Child Behavior Management Skills
The skill that most separates pediatric hygienists from their colleagues in general practice is the ability to work with anxious, uncooperative, or simply wiggly kids. The American Academy of Pediatric Dentistry outlines several techniques that pediatric dental teams use daily, and learning these will define your effectiveness in this setting.
The most foundational is “tell-show-do”: you explain a procedure in age-appropriate language, demonstrate it in a nonthreatening way (letting a child feel the polishing brush on their finger, for instance), then perform it. A related approach, “ask-tell-ask,” starts by checking how the child feels about what’s coming, explaining the procedure, then confirming they understand and feel okay before proceeding.
Distraction is another daily tool. This might mean telling a story, playing music, putting a show on a ceiling-mounted TV, or even using virtual reality headsets in some modern offices. Giving children a sense of control also helps: you teach them a signal, like raising a hand, that means “I need a break.” This small gesture lets a nervous child feel like an active participant rather than a passive patient, which dramatically reduces anxiety.
Positive reinforcement sounds simple but requires intention. Rather than generic praise, descriptive praise works better: “Thank you for keeping your mouth open so wide” reinforces the exact behavior you want repeated. High-fives, fist bumps, and sticker rewards all play a role. For children who’ve had a difficult experience, memory restructuring helps reframe the visit positively by emphasizing what went well and building a sense of accomplishment before they leave the chair.
Getting Hired in a Pediatric Office
Since there’s no pediatric-specific license, landing a job in a pediatric practice comes down to demonstrating your comfort with children and your knowledge of child development. If you’re still in school, seek clinical rotations or externships in pediatric offices whenever possible. Some dental hygiene programs offer elective coursework in early childhood oral health or special needs care, and completing these signals your interest to future employers.
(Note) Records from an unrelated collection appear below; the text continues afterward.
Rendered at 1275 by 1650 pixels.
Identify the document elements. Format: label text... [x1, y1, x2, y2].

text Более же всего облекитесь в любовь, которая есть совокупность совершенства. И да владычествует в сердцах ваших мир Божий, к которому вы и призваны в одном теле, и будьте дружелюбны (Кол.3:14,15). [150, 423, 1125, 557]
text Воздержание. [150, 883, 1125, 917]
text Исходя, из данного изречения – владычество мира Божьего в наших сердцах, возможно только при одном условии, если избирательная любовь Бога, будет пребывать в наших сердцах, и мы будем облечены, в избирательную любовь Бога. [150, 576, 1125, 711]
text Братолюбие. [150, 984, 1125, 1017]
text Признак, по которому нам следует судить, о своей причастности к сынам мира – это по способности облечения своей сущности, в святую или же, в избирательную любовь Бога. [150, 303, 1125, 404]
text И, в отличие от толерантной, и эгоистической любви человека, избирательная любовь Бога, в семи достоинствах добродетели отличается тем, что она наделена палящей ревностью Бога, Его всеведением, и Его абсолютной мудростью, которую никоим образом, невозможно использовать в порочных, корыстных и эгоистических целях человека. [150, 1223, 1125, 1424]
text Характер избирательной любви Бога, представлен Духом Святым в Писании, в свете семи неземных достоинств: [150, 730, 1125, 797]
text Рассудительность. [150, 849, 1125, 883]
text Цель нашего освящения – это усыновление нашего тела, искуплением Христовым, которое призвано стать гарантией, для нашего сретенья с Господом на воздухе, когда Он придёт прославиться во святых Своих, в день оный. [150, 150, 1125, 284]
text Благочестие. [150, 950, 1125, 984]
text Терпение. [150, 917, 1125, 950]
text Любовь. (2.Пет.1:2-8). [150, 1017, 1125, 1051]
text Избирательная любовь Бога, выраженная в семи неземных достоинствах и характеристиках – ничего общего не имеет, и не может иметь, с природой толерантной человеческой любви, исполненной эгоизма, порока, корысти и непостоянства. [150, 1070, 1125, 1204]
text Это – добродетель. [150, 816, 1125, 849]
Continuing education courses focused on pediatric topics strengthen your resume and your skills. The American Dental Association offers courses like “Pediatric Dentistry Essentials: Confident Care and Strategies for Young Smiles” and “Neurodiversity Training: Sensory Sensitive Dentistry,” which covers working with children who have sensory processing differences, autism, or other developmental conditions. Pediatric offices frequently treat children with special healthcare needs, so training in this area is especially valuable.
Experience working with children outside of dentistry also helps. Volunteering, babysitting, tutoring, or working at camps all demonstrate the patience and communication style that pediatric offices look for. Mention these experiences in interviews.
Salary and Job Outlook
The Bureau of Labor Statistics reports a median salary of $94,260 per year for dental hygienists as of May 2024, which works out to about $45.32 per hour. The BLS doesn’t break this down by specialty setting, so pediatric-specific salary data isn’t officially tracked. Pay in pediatric offices varies by region, office size, and your experience level, but it generally falls within the same range as general practice.
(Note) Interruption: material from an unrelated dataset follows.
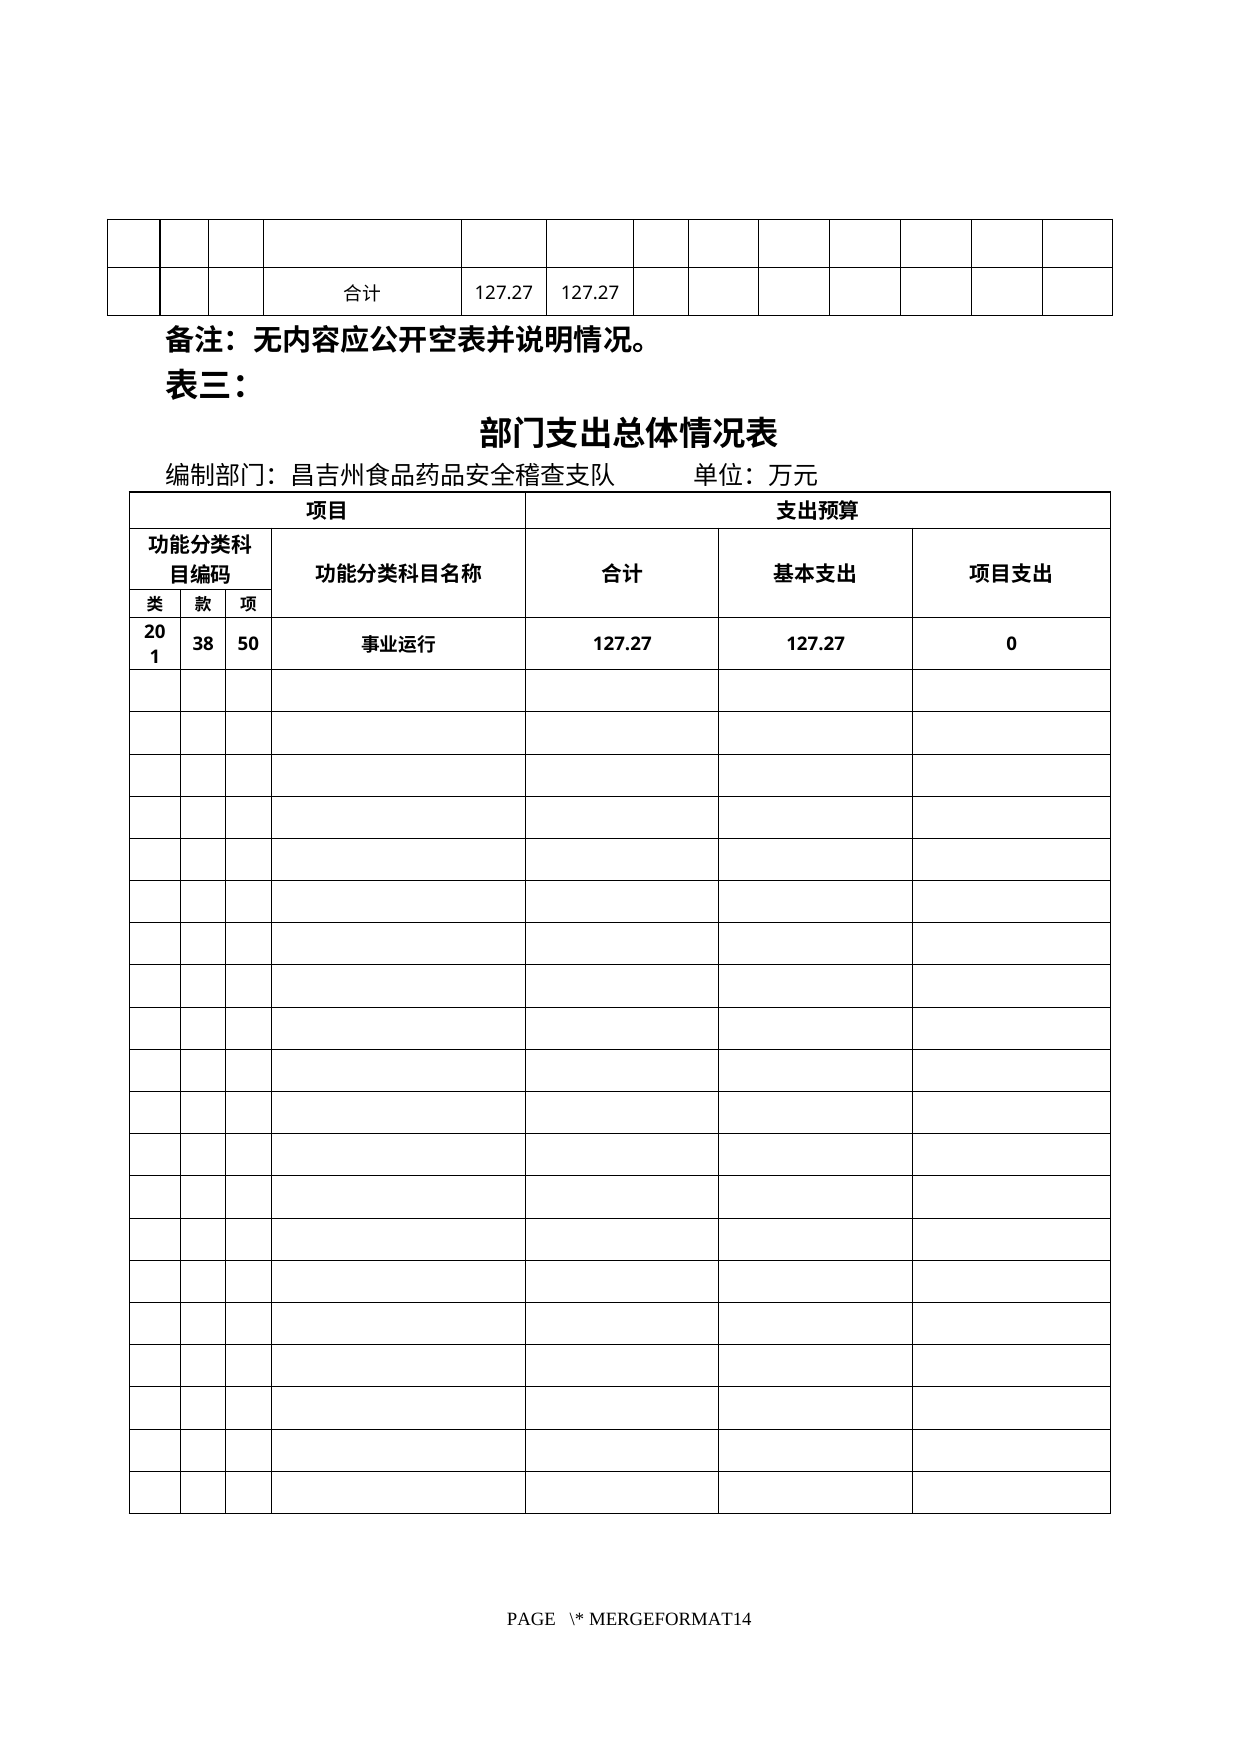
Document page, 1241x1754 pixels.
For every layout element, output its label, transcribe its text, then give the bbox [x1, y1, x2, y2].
Employment for dental hygienists is projected to grow 7 percent from 2024 to 2034, which is significantly faster than the average for all occupations. That translates to roughly 15,500 new positions over the decade. Pediatric dentistry is a growing segment of the field as awareness of early childhood dental care increases, and many pediatric practices report difficulty finding hygienists who genuinely enjoy working with kids. If you’re someone who thrives in a high-energy, fast-paced environment and connects naturally with children, you’ll find strong demand for your skills.